A visit by a delegation from Government of Rajasthan should be made to other such institutes of national / international repute to learn the process of establishment of such centres and also to observe the processes for providing quality services to cancer patients.
Funding requirement for establishing SCI would be much in excess of Rs. 120.0 crores available under Centrally Sponsored Scheme – with an estimated Rs. 442.0 crores required for construction and equipments alone. Annual recurring liability for running SCI as a research oriented and client centred centre will be about Rs. 50-70 crores.
Alternative sources of funding would be required for establishing SCI – from Govt of India, Govt of Rajasthan, and Atomic Energy Regulatory Board (AERB), from Tata Atomic Energy, Rotary International and other philanthropic persons / organizations or by other means.
With regard to recruitment of service providers and managers for SCI, a Screening and Interview Committee comprising of renowned professionals of international repute should be constituted, and advertisement for the positions should be published nationally and internationally; good pay scales and incentives should be paid to the service providers recruited for the SCI. Professionals and specialists for SCI should be hired totally on a non-practicing basis – they should not be allowed to practice so they could exemplify their commitment to quality clinical care of patients to meet the standards of a Center of Excellence and also devote sufficient time and effort for basic and applied research.
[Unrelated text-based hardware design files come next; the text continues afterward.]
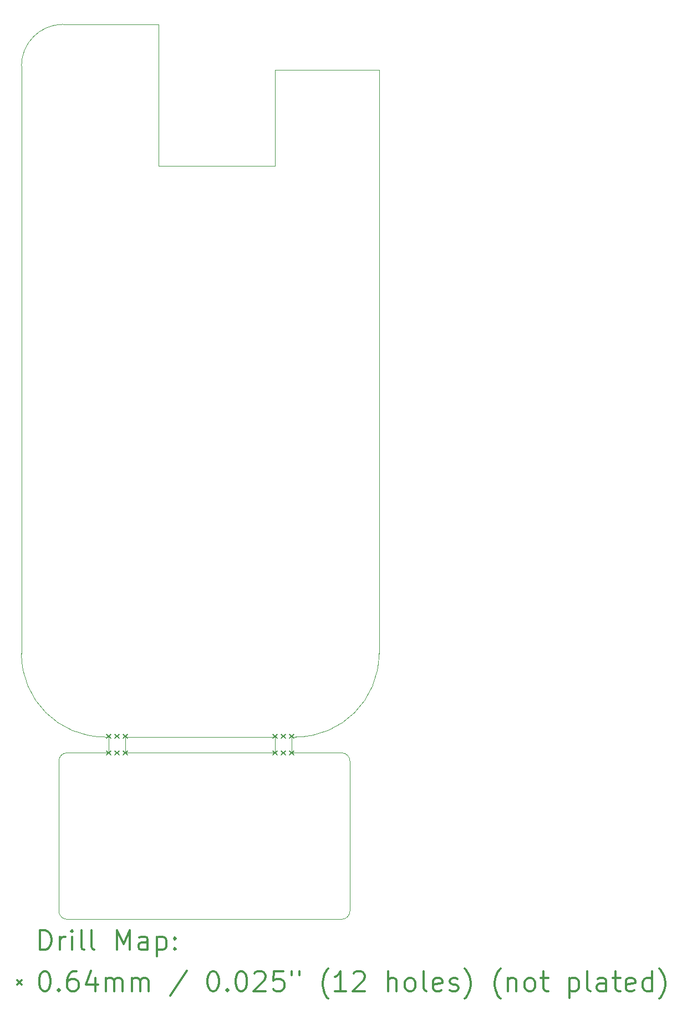
<source format=gbr>
%FSLAX45Y45*%
G04 Gerber Fmt 4.5, Leading zero omitted, Abs format (unit mm)*
G04 Created by KiCad (PCBNEW (5.1.5)-3) date 2020-06-03 17:34:59*
%MOMM*%
%LPD*%
G04 APERTURE LIST*
%TA.AperFunction,Profile*%
%ADD10C,0.002540*%
%TD*%
%ADD11C,0.200000*%
%ADD12C,0.300000*%
G04 APERTURE END LIST*
D10*
X15574010Y-15140940D02*
X15637510Y-15140940D01*
X15574010Y-15382240D02*
X15574010Y-15140940D01*
X12780010Y-15140940D02*
X12716510Y-15140940D01*
X12780010Y-15382240D02*
X12780010Y-15140940D01*
X12780010Y-15382240D02*
X12145010Y-15382240D01*
X15574010Y-15382240D02*
X16336010Y-15382240D01*
X13034010Y-15382240D02*
X15320010Y-15382240D01*
X15320010Y-15382240D02*
X15320010Y-15140940D01*
X13034010Y-15382240D02*
X13034010Y-15140940D01*
X16463010Y-15509240D02*
X16463010Y-17795240D01*
X16336010Y-15382240D02*
G75*
G02X16463010Y-15509240I0J-127000D01*
G01*
X16463010Y-17795240D02*
G75*
G02X16336010Y-17922240I-127000J0D01*
G01*
X12145010Y-17922240D02*
G75*
G02X12018010Y-17795240I0J127000D01*
G01*
X12018010Y-15509240D02*
G75*
G02X12145010Y-15382240I127000J0D01*
G01*
X12018010Y-15509240D02*
X12018010Y-17795240D01*
X16336010Y-17922240D02*
X12145010Y-17922240D01*
X11446510Y-13870940D02*
G75*
G03X12716510Y-15140940I1270000J0D01*
G01*
X15637510Y-15140940D02*
G75*
G03X16907510Y-13870940I0J1270000D01*
G01*
X12081510Y-4269740D02*
G75*
G03X11446510Y-4904740I0J-635000D01*
G01*
X13542010Y-4269740D02*
X12081510Y-4269740D01*
X13542010Y-6428740D02*
X13542010Y-4269740D01*
X15320010Y-6428740D02*
X13542010Y-6428740D01*
X15320010Y-4968240D02*
X15320010Y-6428740D01*
X16907510Y-4968240D02*
X15320010Y-4968240D01*
X16907510Y-13870940D02*
X16907510Y-4968240D01*
X13034010Y-15140940D02*
X15320010Y-15140940D01*
X11446510Y-4904740D02*
X11446510Y-13870940D01*
D11*
X15415260Y-15096490D02*
X15478760Y-15159990D01*
X15478760Y-15096490D02*
X15415260Y-15159990D01*
X15542260Y-15096490D02*
X15605760Y-15159990D01*
X15605760Y-15096490D02*
X15542260Y-15159990D01*
X15542260Y-15350490D02*
X15605760Y-15413990D01*
X15605760Y-15350490D02*
X15542260Y-15413990D01*
X15288260Y-15350490D02*
X15351760Y-15413990D01*
X15351760Y-15350490D02*
X15288260Y-15413990D01*
X15415260Y-15350490D02*
X15478760Y-15413990D01*
X15478760Y-15350490D02*
X15415260Y-15413990D01*
X12748260Y-15350490D02*
X12811760Y-15413990D01*
X12811760Y-15350490D02*
X12748260Y-15413990D01*
X12875260Y-15350490D02*
X12938760Y-15413990D01*
X12938760Y-15350490D02*
X12875260Y-15413990D01*
X15288260Y-15096490D02*
X15351760Y-15159990D01*
X15351760Y-15096490D02*
X15288260Y-15159990D01*
X13002260Y-15350490D02*
X13065760Y-15413990D01*
X13065760Y-15350490D02*
X13002260Y-15413990D01*
X13002260Y-15096490D02*
X13065760Y-15159990D01*
X13065760Y-15096490D02*
X13002260Y-15159990D01*
X12875260Y-15096490D02*
X12938760Y-15159990D01*
X12938760Y-15096490D02*
X12875260Y-15159990D01*
X12748260Y-15096490D02*
X12811760Y-15159990D01*
X12811760Y-15096490D02*
X12748260Y-15159990D01*
D12*
X11732811Y-18388081D02*
X11732811Y-18088081D01*
X11804240Y-18088081D01*
X11847097Y-18102367D01*
X11875669Y-18130939D01*
X11889954Y-18159510D01*
X11904240Y-18216653D01*
X11904240Y-18259510D01*
X11889954Y-18316653D01*
X11875669Y-18345224D01*
X11847097Y-18373796D01*
X11804240Y-18388081D01*
X11732811Y-18388081D01*
X12032811Y-18388081D02*
X12032811Y-18188081D01*
X12032811Y-18245224D02*
X12047097Y-18216653D01*
X12061383Y-18202367D01*
X12089954Y-18188081D01*
X12118526Y-18188081D01*
X12218526Y-18388081D02*
X12218526Y-18188081D01*
X12218526Y-18088081D02*
X12204240Y-18102367D01*
X12218526Y-18116653D01*
X12232811Y-18102367D01*
X12218526Y-18088081D01*
X12218526Y-18116653D01*
X12404240Y-18388081D02*
X12375669Y-18373796D01*
X12361383Y-18345224D01*
X12361383Y-18088081D01*
X12561383Y-18388081D02*
X12532811Y-18373796D01*
X12518526Y-18345224D01*
X12518526Y-18088081D01*
X12904240Y-18388081D02*
X12904240Y-18088081D01*
X13004240Y-18302367D01*
X13104240Y-18088081D01*
X13104240Y-18388081D01*
X13375669Y-18388081D02*
X13375669Y-18230939D01*
X13361383Y-18202367D01*
X13332811Y-18188081D01*
X13275669Y-18188081D01*
X13247097Y-18202367D01*
X13375669Y-18373796D02*
X13347097Y-18388081D01*
X13275669Y-18388081D01*
X13247097Y-18373796D01*
X13232811Y-18345224D01*
X13232811Y-18316653D01*
X13247097Y-18288081D01*
X13275669Y-18273796D01*
X13347097Y-18273796D01*
X13375669Y-18259510D01*
X13518526Y-18188081D02*
X13518526Y-18488081D01*
X13518526Y-18202367D02*
X13547097Y-18188081D01*
X13604240Y-18188081D01*
X13632811Y-18202367D01*
X13647097Y-18216653D01*
X13661383Y-18245224D01*
X13661383Y-18330939D01*
X13647097Y-18359510D01*
X13632811Y-18373796D01*
X13604240Y-18388081D01*
X13547097Y-18388081D01*
X13518526Y-18373796D01*
X13789954Y-18359510D02*
X13804240Y-18373796D01*
X13789954Y-18388081D01*
X13775669Y-18373796D01*
X13789954Y-18359510D01*
X13789954Y-18388081D01*
X13789954Y-18202367D02*
X13804240Y-18216653D01*
X13789954Y-18230939D01*
X13775669Y-18216653D01*
X13789954Y-18202367D01*
X13789954Y-18230939D01*
X11382883Y-18850617D02*
X11446383Y-18914117D01*
X11446383Y-18850617D02*
X11382883Y-18914117D01*
X11789954Y-18718081D02*
X11818526Y-18718081D01*
X11847097Y-18732367D01*
X11861383Y-18746653D01*
X11875669Y-18775224D01*
X11889954Y-18832367D01*
X11889954Y-18903796D01*
X11875669Y-18960939D01*
X11861383Y-18989510D01*
X11847097Y-19003796D01*
X11818526Y-19018081D01*
X11789954Y-19018081D01*
X11761383Y-19003796D01*
X11747097Y-18989510D01*
X11732811Y-18960939D01*
X11718526Y-18903796D01*
X11718526Y-18832367D01*
X11732811Y-18775224D01*
X11747097Y-18746653D01*
X11761383Y-18732367D01*
X11789954Y-18718081D01*
X12018526Y-18989510D02*
X12032811Y-19003796D01*
X12018526Y-19018081D01*
X12004240Y-19003796D01*
X12018526Y-18989510D01*
X12018526Y-19018081D01*
X12289954Y-18718081D02*
X12232811Y-18718081D01*
X12204240Y-18732367D01*
X12189954Y-18746653D01*
X12161383Y-18789510D01*
X12147097Y-18846653D01*
X12147097Y-18960939D01*
X12161383Y-18989510D01*
X12175669Y-19003796D01*
X12204240Y-19018081D01*
X12261383Y-19018081D01*
X12289954Y-19003796D01*
X12304240Y-18989510D01*
X12318526Y-18960939D01*
X12318526Y-18889510D01*
X12304240Y-18860939D01*
X12289954Y-18846653D01*
X12261383Y-18832367D01*
X12204240Y-18832367D01*
X12175669Y-18846653D01*
X12161383Y-18860939D01*
X12147097Y-18889510D01*
X12575669Y-18818081D02*
X12575669Y-19018081D01*
X12504240Y-18703796D02*
X12432811Y-18918081D01*
X12618526Y-18918081D01*
X12732811Y-19018081D02*
X12732811Y-18818081D01*
X12732811Y-18846653D02*
X12747097Y-18832367D01*
X12775669Y-18818081D01*
X12818526Y-18818081D01*
X12847097Y-18832367D01*
X12861383Y-18860939D01*
X12861383Y-19018081D01*
X12861383Y-18860939D02*
X12875669Y-18832367D01*
X12904240Y-18818081D01*
X12947097Y-18818081D01*
X12975669Y-18832367D01*
X12989954Y-18860939D01*
X12989954Y-19018081D01*
X13132811Y-19018081D02*
X13132811Y-18818081D01*
X13132811Y-18846653D02*
X13147097Y-18832367D01*
X13175669Y-18818081D01*
X13218526Y-18818081D01*
X13247097Y-18832367D01*
X13261383Y-18860939D01*
X13261383Y-19018081D01*
X13261383Y-18860939D02*
X13275669Y-18832367D01*
X13304240Y-18818081D01*
X13347097Y-18818081D01*
X13375669Y-18832367D01*
X13389954Y-18860939D01*
X13389954Y-19018081D01*
X13975669Y-18703796D02*
X13718526Y-19089510D01*
X14361383Y-18718081D02*
X14389954Y-18718081D01*
X14418526Y-18732367D01*
X14432811Y-18746653D01*
X14447097Y-18775224D01*
X14461383Y-18832367D01*
X14461383Y-18903796D01*
X14447097Y-18960939D01*
X14432811Y-18989510D01*
X14418526Y-19003796D01*
X14389954Y-19018081D01*
X14361383Y-19018081D01*
X14332811Y-19003796D01*
X14318526Y-18989510D01*
X14304240Y-18960939D01*
X14289954Y-18903796D01*
X14289954Y-18832367D01*
X14304240Y-18775224D01*
X14318526Y-18746653D01*
X14332811Y-18732367D01*
X14361383Y-18718081D01*
X14589954Y-18989510D02*
X14604240Y-19003796D01*
X14589954Y-19018081D01*
X14575669Y-19003796D01*
X14589954Y-18989510D01*
X14589954Y-19018081D01*
X14789954Y-18718081D02*
X14818526Y-18718081D01*
X14847097Y-18732367D01*
X14861383Y-18746653D01*
X14875669Y-18775224D01*
X14889954Y-18832367D01*
X14889954Y-18903796D01*
X14875669Y-18960939D01*
X14861383Y-18989510D01*
X14847097Y-19003796D01*
X14818526Y-19018081D01*
X14789954Y-19018081D01*
X14761383Y-19003796D01*
X14747097Y-18989510D01*
X14732811Y-18960939D01*
X14718526Y-18903796D01*
X14718526Y-18832367D01*
X14732811Y-18775224D01*
X14747097Y-18746653D01*
X14761383Y-18732367D01*
X14789954Y-18718081D01*
X15004240Y-18746653D02*
X15018526Y-18732367D01*
X15047097Y-18718081D01*
X15118526Y-18718081D01*
X15147097Y-18732367D01*
X15161383Y-18746653D01*
X15175669Y-18775224D01*
X15175669Y-18803796D01*
X15161383Y-18846653D01*
X14989954Y-19018081D01*
X15175669Y-19018081D01*
X15447097Y-18718081D02*
X15304240Y-18718081D01*
X15289954Y-18860939D01*
X15304240Y-18846653D01*
X15332811Y-18832367D01*
X15404240Y-18832367D01*
X15432811Y-18846653D01*
X15447097Y-18860939D01*
X15461383Y-18889510D01*
X15461383Y-18960939D01*
X15447097Y-18989510D01*
X15432811Y-19003796D01*
X15404240Y-19018081D01*
X15332811Y-19018081D01*
X15304240Y-19003796D01*
X15289954Y-18989510D01*
X15575669Y-18718081D02*
X15575669Y-18775224D01*
X15689954Y-18718081D02*
X15689954Y-18775224D01*
X16132811Y-19132367D02*
X16118526Y-19118081D01*
X16089954Y-19075224D01*
X16075669Y-19046653D01*
X16061383Y-19003796D01*
X16047097Y-18932367D01*
X16047097Y-18875224D01*
X16061383Y-18803796D01*
X16075669Y-18760939D01*
X16089954Y-18732367D01*
X16118526Y-18689510D01*
X16132811Y-18675224D01*
X16404240Y-19018081D02*
X16232811Y-19018081D01*
X16318526Y-19018081D02*
X16318526Y-18718081D01*
X16289954Y-18760939D01*
X16261383Y-18789510D01*
X16232811Y-18803796D01*
X16518526Y-18746653D02*
X16532811Y-18732367D01*
X16561383Y-18718081D01*
X16632811Y-18718081D01*
X16661383Y-18732367D01*
X16675669Y-18746653D01*
X16689954Y-18775224D01*
X16689954Y-18803796D01*
X16675669Y-18846653D01*
X16504240Y-19018081D01*
X16689954Y-19018081D01*
X17047097Y-19018081D02*
X17047097Y-18718081D01*
X17175669Y-19018081D02*
X17175669Y-18860939D01*
X17161383Y-18832367D01*
X17132811Y-18818081D01*
X17089954Y-18818081D01*
X17061383Y-18832367D01*
X17047097Y-18846653D01*
X17361383Y-19018081D02*
X17332811Y-19003796D01*
X17318526Y-18989510D01*
X17304240Y-18960939D01*
X17304240Y-18875224D01*
X17318526Y-18846653D01*
X17332811Y-18832367D01*
X17361383Y-18818081D01*
X17404240Y-18818081D01*
X17432811Y-18832367D01*
X17447097Y-18846653D01*
X17461383Y-18875224D01*
X17461383Y-18960939D01*
X17447097Y-18989510D01*
X17432811Y-19003796D01*
X17404240Y-19018081D01*
X17361383Y-19018081D01*
X17632811Y-19018081D02*
X17604240Y-19003796D01*
X17589954Y-18975224D01*
X17589954Y-18718081D01*
X17861383Y-19003796D02*
X17832811Y-19018081D01*
X17775669Y-19018081D01*
X17747097Y-19003796D01*
X17732811Y-18975224D01*
X17732811Y-18860939D01*
X17747097Y-18832367D01*
X17775669Y-18818081D01*
X17832811Y-18818081D01*
X17861383Y-18832367D01*
X17875669Y-18860939D01*
X17875669Y-18889510D01*
X17732811Y-18918081D01*
X17989954Y-19003796D02*
X18018526Y-19018081D01*
X18075669Y-19018081D01*
X18104240Y-19003796D01*
X18118526Y-18975224D01*
X18118526Y-18960939D01*
X18104240Y-18932367D01*
X18075669Y-18918081D01*
X18032811Y-18918081D01*
X18004240Y-18903796D01*
X17989954Y-18875224D01*
X17989954Y-18860939D01*
X18004240Y-18832367D01*
X18032811Y-18818081D01*
X18075669Y-18818081D01*
X18104240Y-18832367D01*
X18218526Y-19132367D02*
X18232811Y-19118081D01*
X18261383Y-19075224D01*
X18275669Y-19046653D01*
X18289954Y-19003796D01*
X18304240Y-18932367D01*
X18304240Y-18875224D01*
X18289954Y-18803796D01*
X18275669Y-18760939D01*
X18261383Y-18732367D01*
X18232811Y-18689510D01*
X18218526Y-18675224D01*
X18761383Y-19132367D02*
X18747097Y-19118081D01*
X18718526Y-19075224D01*
X18704240Y-19046653D01*
X18689954Y-19003796D01*
X18675669Y-18932367D01*
X18675669Y-18875224D01*
X18689954Y-18803796D01*
X18704240Y-18760939D01*
X18718526Y-18732367D01*
X18747097Y-18689510D01*
X18761383Y-18675224D01*
X18875669Y-18818081D02*
X18875669Y-19018081D01*
X18875669Y-18846653D02*
X18889954Y-18832367D01*
X18918526Y-18818081D01*
X18961383Y-18818081D01*
X18989954Y-18832367D01*
X19004240Y-18860939D01*
X19004240Y-19018081D01*
X19189954Y-19018081D02*
X19161383Y-19003796D01*
X19147097Y-18989510D01*
X19132811Y-18960939D01*
X19132811Y-18875224D01*
X19147097Y-18846653D01*
X19161383Y-18832367D01*
X19189954Y-18818081D01*
X19232811Y-18818081D01*
X19261383Y-18832367D01*
X19275669Y-18846653D01*
X19289954Y-18875224D01*
X19289954Y-18960939D01*
X19275669Y-18989510D01*
X19261383Y-19003796D01*
X19232811Y-19018081D01*
X19189954Y-19018081D01*
X19375669Y-18818081D02*
X19489954Y-18818081D01*
X19418526Y-18718081D02*
X19418526Y-18975224D01*
X19432811Y-19003796D01*
X19461383Y-19018081D01*
X19489954Y-19018081D01*
X19818526Y-18818081D02*
X19818526Y-19118081D01*
X19818526Y-18832367D02*
X19847097Y-18818081D01*
X19904240Y-18818081D01*
X19932811Y-18832367D01*
X19947097Y-18846653D01*
X19961383Y-18875224D01*
X19961383Y-18960939D01*
X19947097Y-18989510D01*
X19932811Y-19003796D01*
X19904240Y-19018081D01*
X19847097Y-19018081D01*
X19818526Y-19003796D01*
X20132811Y-19018081D02*
X20104240Y-19003796D01*
X20089954Y-18975224D01*
X20089954Y-18718081D01*
X20375669Y-19018081D02*
X20375669Y-18860939D01*
X20361383Y-18832367D01*
X20332811Y-18818081D01*
X20275669Y-18818081D01*
X20247097Y-18832367D01*
X20375669Y-19003796D02*
X20347097Y-19018081D01*
X20275669Y-19018081D01*
X20247097Y-19003796D01*
X20232811Y-18975224D01*
X20232811Y-18946653D01*
X20247097Y-18918081D01*
X20275669Y-18903796D01*
X20347097Y-18903796D01*
X20375669Y-18889510D01*
X20475669Y-18818081D02*
X20589954Y-18818081D01*
X20518526Y-18718081D02*
X20518526Y-18975224D01*
X20532811Y-19003796D01*
X20561383Y-19018081D01*
X20589954Y-19018081D01*
X20804240Y-19003796D02*
X20775669Y-19018081D01*
X20718526Y-19018081D01*
X20689954Y-19003796D01*
X20675669Y-18975224D01*
X20675669Y-18860939D01*
X20689954Y-18832367D01*
X20718526Y-18818081D01*
X20775669Y-18818081D01*
X20804240Y-18832367D01*
X20818526Y-18860939D01*
X20818526Y-18889510D01*
X20675669Y-18918081D01*
X21075669Y-19018081D02*
X21075669Y-18718081D01*
X21075669Y-19003796D02*
X21047097Y-19018081D01*
X20989954Y-19018081D01*
X20961383Y-19003796D01*
X20947097Y-18989510D01*
X20932811Y-18960939D01*
X20932811Y-18875224D01*
X20947097Y-18846653D01*
X20961383Y-18832367D01*
X20989954Y-18818081D01*
X21047097Y-18818081D01*
X21075669Y-18832367D01*
X21189954Y-19132367D02*
X21204240Y-19118081D01*
X21232811Y-19075224D01*
X21247097Y-19046653D01*
X21261383Y-19003796D01*
X21275669Y-18932367D01*
X21275669Y-18875224D01*
X21261383Y-18803796D01*
X21247097Y-18760939D01*
X21232811Y-18732367D01*
X21204240Y-18689510D01*
X21189954Y-18675224D01*
M02*

</source>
The professionals recruited for SCI through the Screening and Interview Committee should be such that they have a holistic approach towards patient care incorporating best clinical care of patients with commitment for which they should be non-practicing, research oriented and very good mentoring skills.
A Recruitment Committee / Board for recruitment of qualified, knowledgeable, skilled, competent and committed professionals of national / international repute who can help create a Centre of Excellence for patient care and research.
SCI should have sufficient focus on research, both basic and applied for cancer management and 10-20% of grant for SCI should be earmarked as incentive for Research Scholars / Investigators.
A State level Advisory Committee should be constituted which should also include eminent persons of national / international repute (both academic / non-academic professionals) and there must be provision of reimbursement / payment by State Government. Alternatively, they may be called as special invitees for the consultation meetings for which provision should be made for their travel, stay, per diem, etc. Other Specialists should also be included in the Advisory Committee – like Pathologist, Radio-diagnosis Expert, Blood Bank Expert, Radiation Physicist, Nuclear Medicine, etc. This Advisory Committee would guide on important technical matters for clinical care of cancer patients, for research and for mentoring of other institutions.
Revenue generation should be an integral part of SCI for sustainability and the ultimate decision will be left for policy decision and political will – whether it would provide gap funding on account of the deficit till the SCI becomes self-sustainable, or the Government would authorize the Society / Foundation constituted for SCI to charge from patients, including BPL patients; in such a case, if BPL Patients are to be treated free at SCI the government may be charged for their treatment by way of reimbursement.